As a quick sanity check we can generate a heatmap to look at how our aliquots cluster and generate a histogram to compare the distributions of normal and tumor expression values.
%%R
colnames(exp_matrix) <- split_df[[1]]$id
cases <- gsub('-', '.', split_df[[1]]$case_barcode)
str(cases)
sample_type <- gsub(' ', '.', split_df[[1]]$sample_type_name)
str(sample_type)
heatmap(as.matrix(exp_matrix), labCol=sample_type, rowv=NA, scale="row")
chr [1:231] "TCGA.A7.A0CE" "TCGA.A7.A0CE" "TCGA.A7.A0CH" "TCGA.A7.A0CH" ... chr [1:231] "Primary.Tumor" "Solid.Tissue.Normal" "Primary.Tumor" ...
%%R
norm <- log10(unlist(exp_matrix[,which(sample_type == 'Solid.Tissue.Normal')]))
tumor <- log10(unlist(exp_matrix[,which(sample_type == 'Primary.Tumor')]))
p_norm <- hist(norm, breaks=seq(0,8,0.1), plot=0)
p_tumor <- hist(tumor, breaks=seq(0,8,0.1), plot=0)
plot( p_norm, col=rgb(0,0,1,1/8), xlim=c(0,8), xlab='log10(count)', main='')
plot( p_tumor, col=rgb(1,0,0,1/8), xlim=c(0,8), add=T)
legend("topright", legend=c("Normal", "Tumor"), fill=c(rgb(0,0,1,1/8), rgb(1,0,0,1/8)), bty="n")
We can now feed these data to edgeR, generate significance values of differential expression, and visualize the results using a scatterplot.
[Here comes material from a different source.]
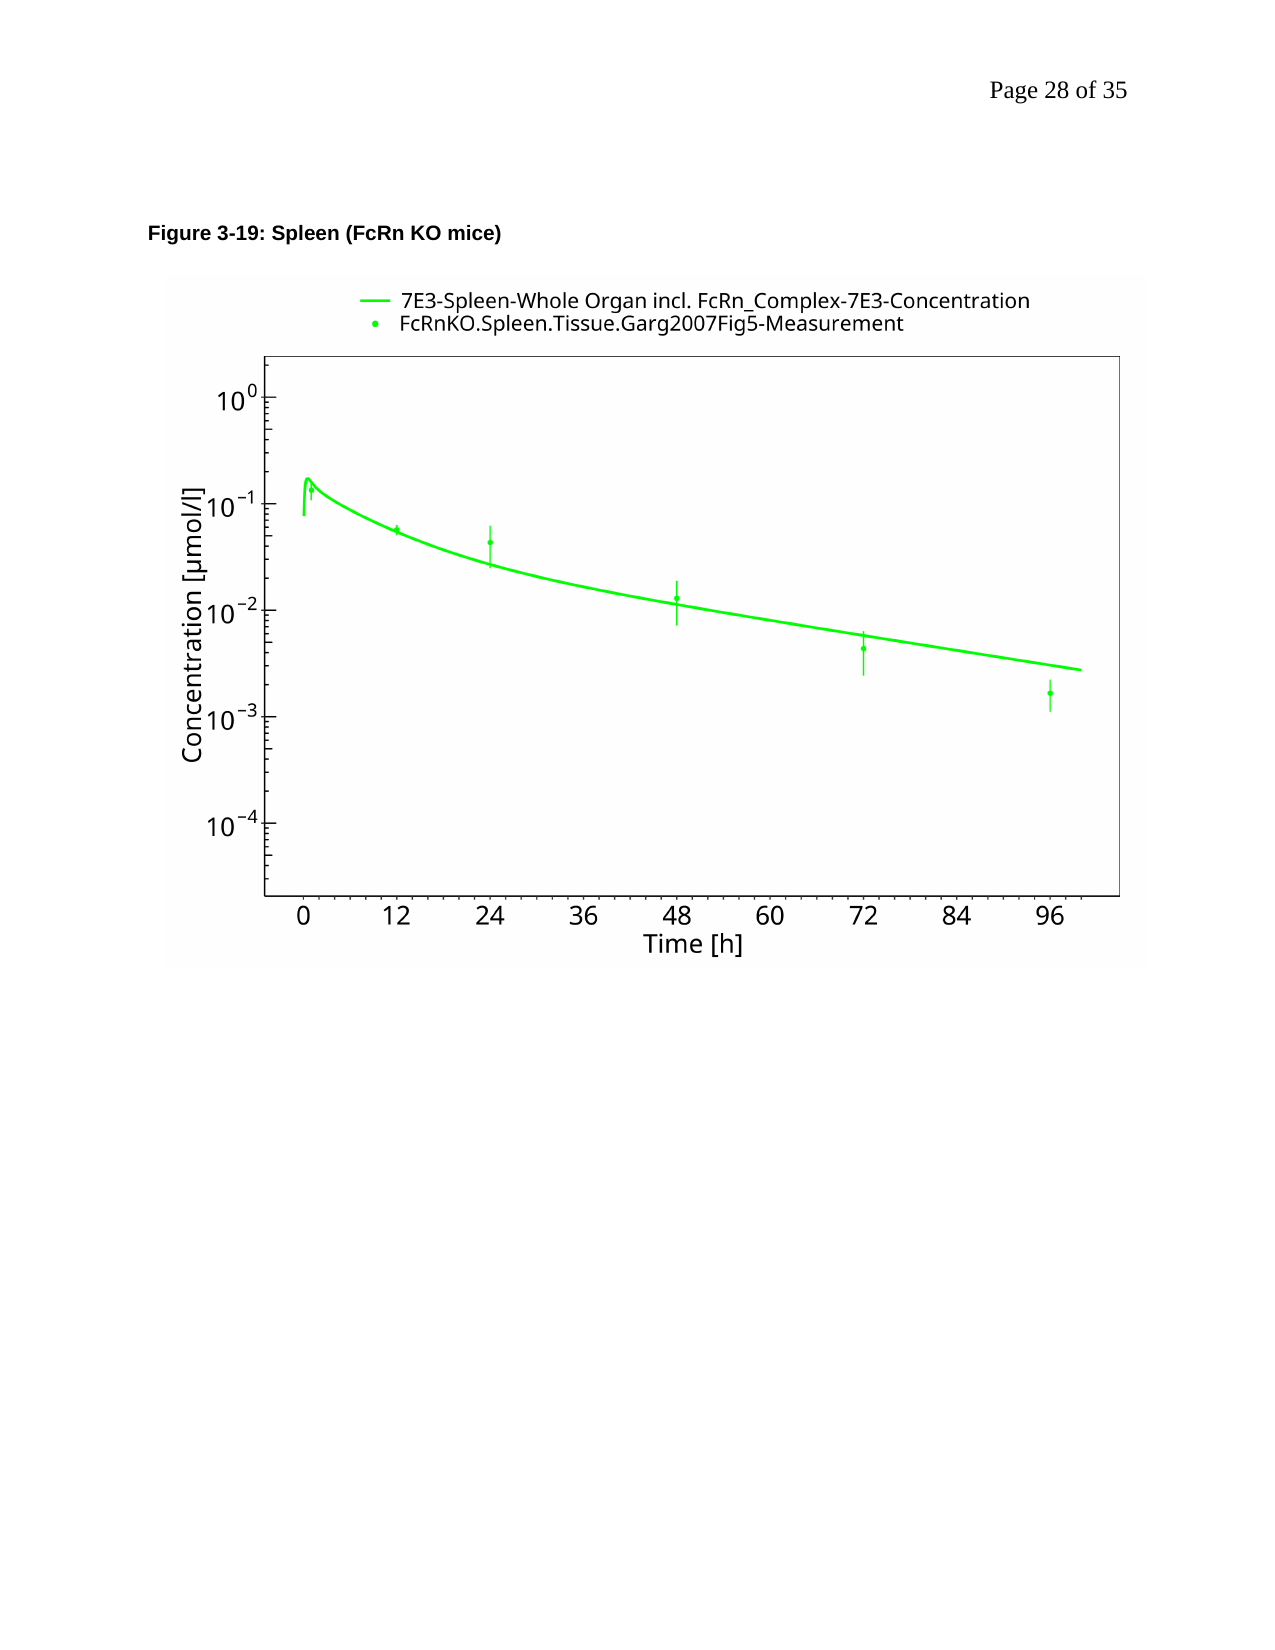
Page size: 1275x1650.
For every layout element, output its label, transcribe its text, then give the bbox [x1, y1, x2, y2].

text Figure 3-19: Spleen (FcRn KO mice) [148, 221, 1127, 245]
picture [166, 275, 1146, 969]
Genes that fall below a 0.01 significance threshold are color coded red.
%%R
dge_obj <- DGEList(
counts=exp_matrix,
lib.size=colSums(exp_matrix),
samples=cases,
group=sample_type)
disp <- estimateDisp(dge_obj, method="pooled")
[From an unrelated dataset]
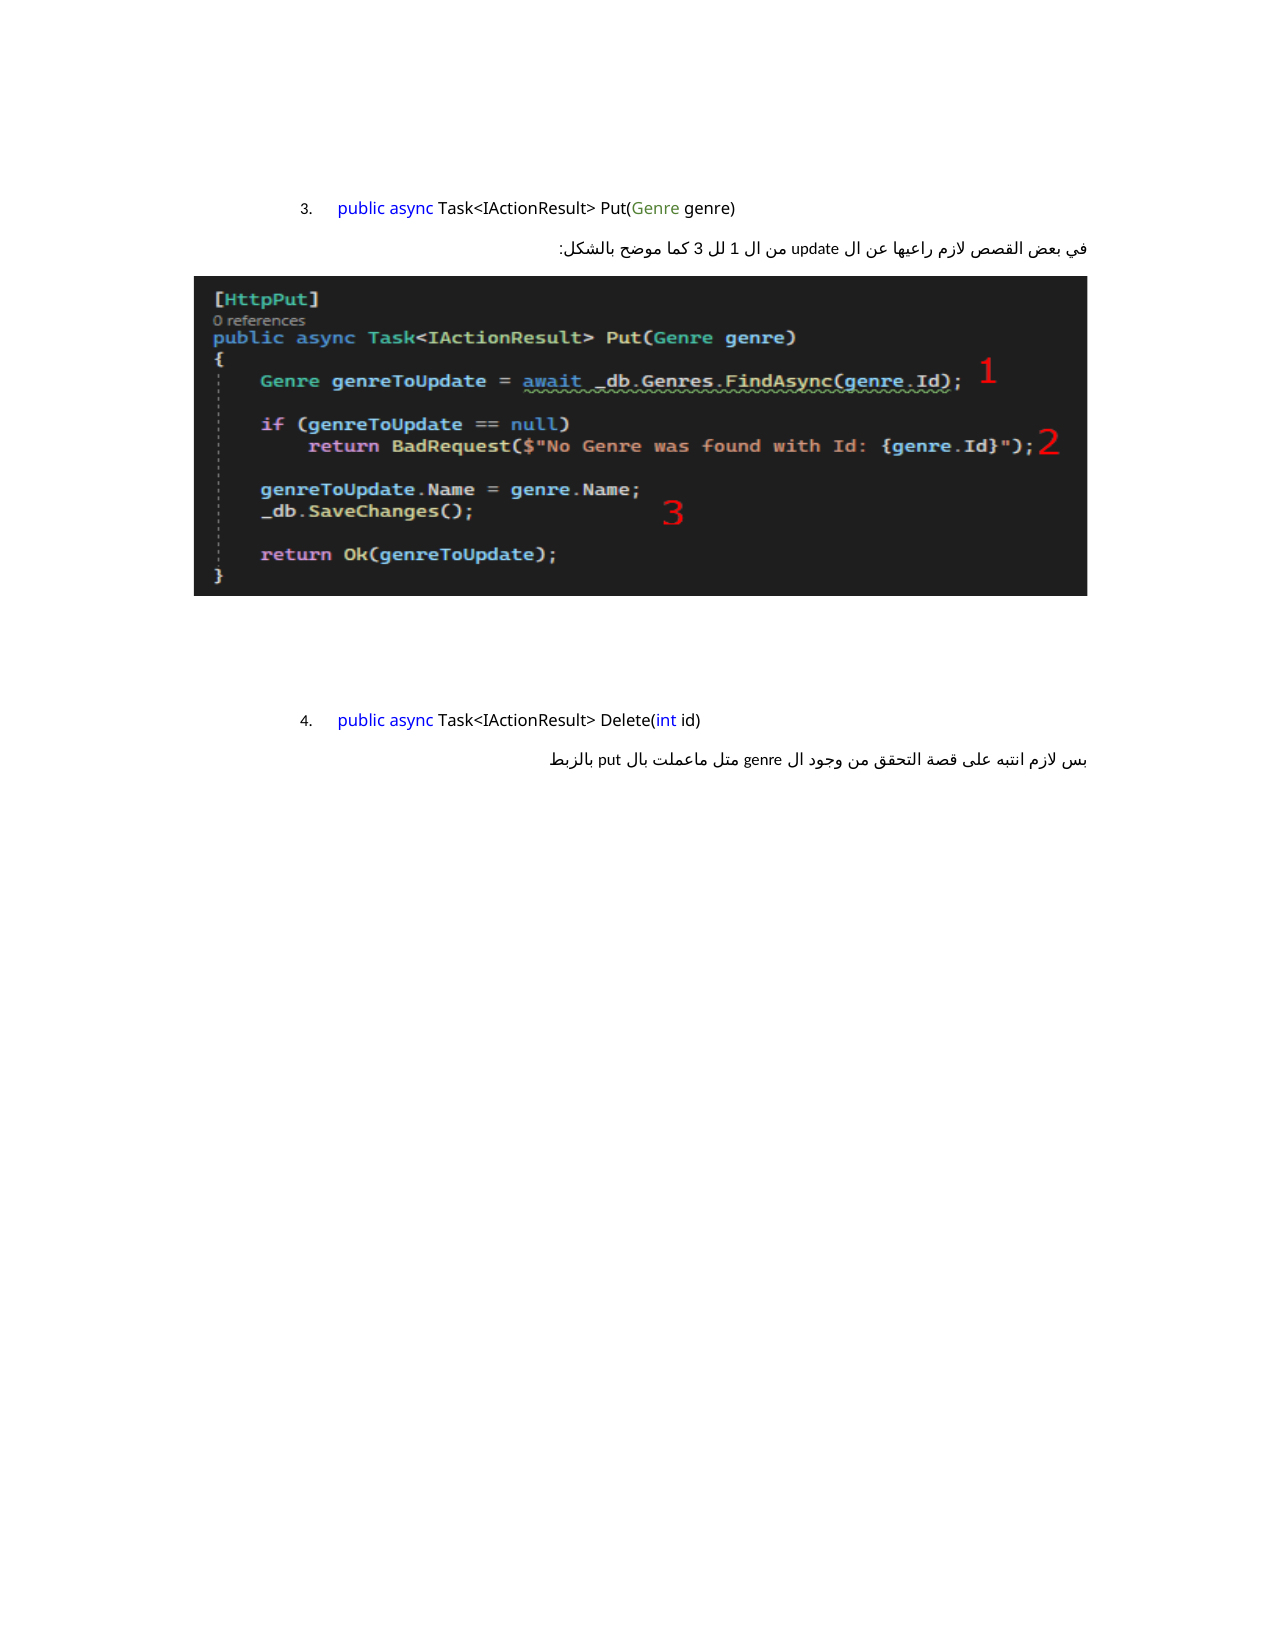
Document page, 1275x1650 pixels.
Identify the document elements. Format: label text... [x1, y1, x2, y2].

edgeR_test <- exactTest(disp)
results_df <- topTags(edgeR_test, nrow(exp_matrix))@.Data[[1]]
str(results_df)
WARNING:rpy2.rinterface_lib.callbacks:R[write to console]: Using classic mode.
'data.frame': 2000 obs. of 4 variables: $ logFC : num 2.89 3.38 -3.46 2.34 3.4 ... $ logCPM: num 9.64 6.54 12.97 11.38 6.31 ... $ PValue: num 4.08e-121 3.55e-115 4.38e-115 1.47e-108 3.14e-108 ... $ FDR : num 8.17e-118 2.92e-112 2.92e-112 7.37e-106 1.26e-105 ...
%%R
colors <- c(alpha('red', 0.3), alpha('black', 0.6))[(results_df$FDR > 0.01)+1]
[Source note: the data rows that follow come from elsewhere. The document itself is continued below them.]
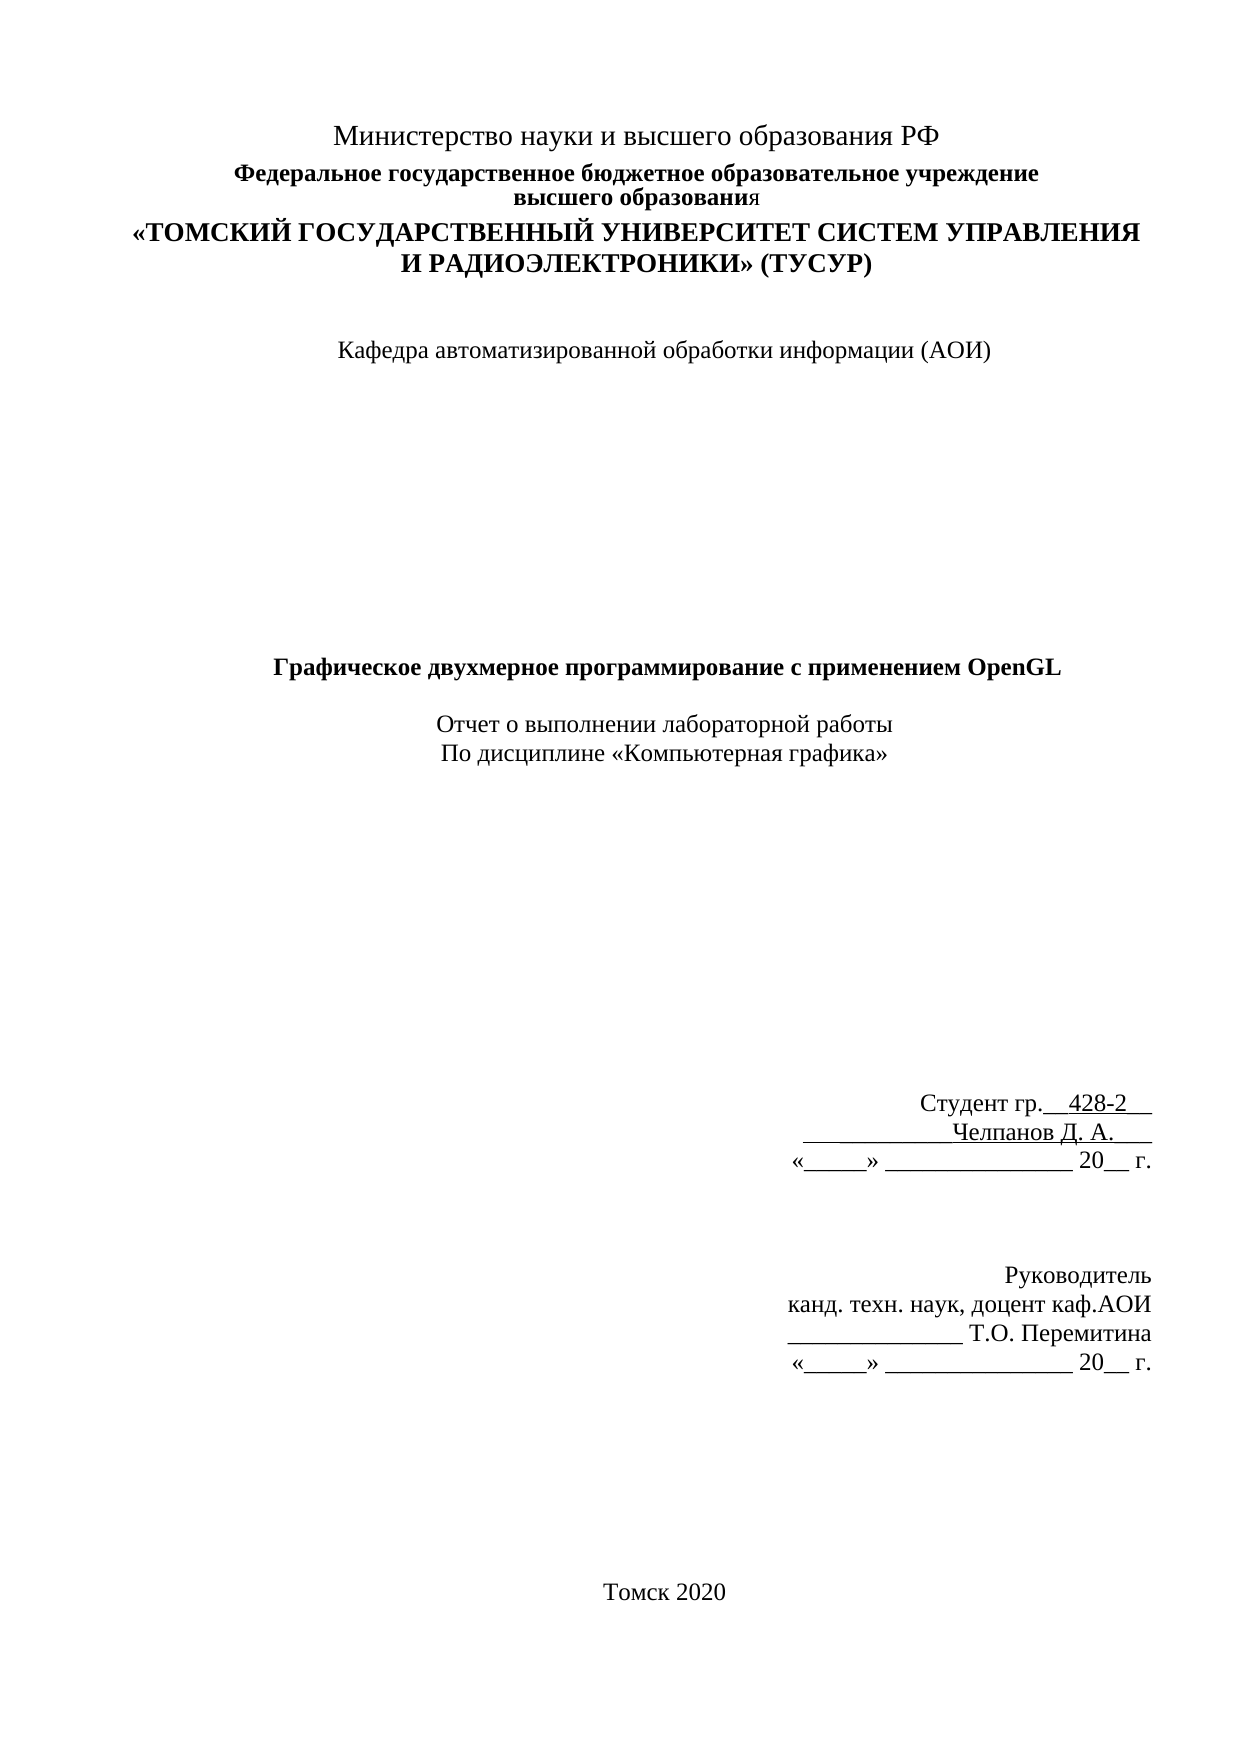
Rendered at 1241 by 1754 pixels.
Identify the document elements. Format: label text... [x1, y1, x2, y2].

text ______________ Т.О. Перемитина [177, 1318, 1152, 1347]
text Министерство науки и высшего образования РФ [121, 118, 1152, 152]
text «_____» _______________ 20__ г. [177, 1145, 1152, 1174]
text Федеральное государственное бюджетное образовательное учреждение [121, 158, 1152, 187]
text Кафедра автоматизированной обработки информации (АОИ) [177, 336, 1152, 364]
text Отчет о выполнении лабораторной работы [177, 709, 1152, 738]
text Руководитель [177, 1260, 1152, 1289]
text высшего образования [121, 187, 1152, 209]
text Графическое двухмерное программирование c применением OpenGL [177, 652, 1152, 681]
text и радиоэлектроники» (ТУСУР) [121, 247, 1152, 278]
text Томск 2020 [177, 1577, 1152, 1605]
text «Томский государственный университет систем управления [121, 216, 1152, 247]
text _________Челпанов Д. А.___ [177, 1117, 1152, 1145]
text канд. техн. наук, доцент каф.АОИ [177, 1289, 1152, 1318]
text «_____» _______________ 20__ г. [177, 1347, 1152, 1375]
text По дисциплине «Компьютерная графика» [177, 738, 1152, 767]
text Студент гр.__428-2__ [177, 1088, 1152, 1117]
plot(results_df$logCPM, results_df$logFC,
pch=19, cex=1.7, col=colors,
xlab='log(fold change)', ylab='log(counts per million)')
sum(results_df$FDR <= 0.01)
[1] 1587
As above we can perform comparisons using DESeq2 instead. We generate the expected input matrix and sample information data frame and run the model on our data.
%%R
col_info <- as.data.frame(cbind(cases, sample_type), stringAsFactors=TRUE)
deseq_obj <- DESeqDataSetFromMatrix( countData = exp_matrix, colData= col_info, design= ~ cases + sample_type)
deseq_obj <- estimateSizeFactors(deseq_obj)
deseq_obj <- estimateDispersions(deseq_obj)
deseq_obj <- nbinomWaldTest(deseq_obj)
deseq_output <- results(deseq_obj)
summary(deseq_output)
WARNING:rpy2.rinterface_lib.callbacks:R[write to console]: gene-wise dispersion estimates WARNING:rpy2.rinterface_lib.callbacks:R[write to console]: mean-dispersion relationship WARNING:rpy2.rinterface_lib.callbacks:R[write to console]: final dispersion estimates WARNING:rpy2.rinterface_lib.callbacks:R[write to console]: 20 rows did not converge in beta, labelled in mcols(object)$betaConv. Use larger maxit argument with nbinomWaldTest
out of 2000 with nonzero total read count adjusted p-value < 0.1 LFC > 0 (up) : 911, 46% LFC < 0 (down) : 828, 41% outliers [1] : 0, 0% low counts [2] : 0, 0% (mean count < 28) [1] see 'cooksCutoff' argument of ?results [2] see 'independentFiltering' argument of ?results
We can once again visualize our results plotting mean expression against fold change.
%%R
deseq_results <- deseq_output@listData
colors <- c(alpha('red', 0.3), alpha('black', 0.6))[(deseq_results$padj > 0.01)+1]
plot(log(deseq_results$baseMean), deseq_results$log2FoldChange,
pch=19, cex=1.7, col=colors,
xlab='log(mean expression)', ylab='log2(fold change)')
sum(deseq_results$padj <= 0.01)
[1] 1600
It is quite simple to retrieve Genomic Data Commons gene expression data through the ISB-CGC BQ ecosystem. These data can be subset and summarized easily via SQL queries and the results loaded into either R or Python for further analysis and visualization.